Personal information
- Nationality: Filipino
- Born: Martin Mauricio Gison March 14, 1914

Sport
- Country: Philippines
- Sport: Sports shooting

Medal record
Men's shooting
Representing Philippines
Asian Games
| Gold medal – first place | 1954 Manila | 25 m rapid fire pistol |
| Silver medal – second place | 1954 Manila | 50 m rifle 3 positions |
| Silver medal – second place | 1954 Manila | 300 m rifle 3 positions |
| Silver medal – second place | 1958 Tokyo | 25 m rapid fire pistol |
| Bronze medal – third place | 1954 Manila | 50 m rifle prone |

= Martin Gison =

Filipino sports shooter

Martin Mauricio Gison (born March 14, 1914, date of death unknown) was a Filipino sports shooter. He is competed at five Olympic Games, the most for any Filipino as of 2008.

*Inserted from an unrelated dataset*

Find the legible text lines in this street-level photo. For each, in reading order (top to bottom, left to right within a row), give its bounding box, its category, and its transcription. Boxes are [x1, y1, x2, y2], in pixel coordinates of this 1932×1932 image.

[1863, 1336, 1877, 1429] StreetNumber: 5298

Gison's first Olympics was in 1936 at 22 years old. He also competed at the 1948, 1952, 1956 and 1964 editions of the Olympics. The best finished accomplished by Gison was in 1936 where he placed fourth in the men's 50m small-bore rifle event.

During World War II, Gison was taken as a prisoner of war by the Japanese and survived the Bataan Death March.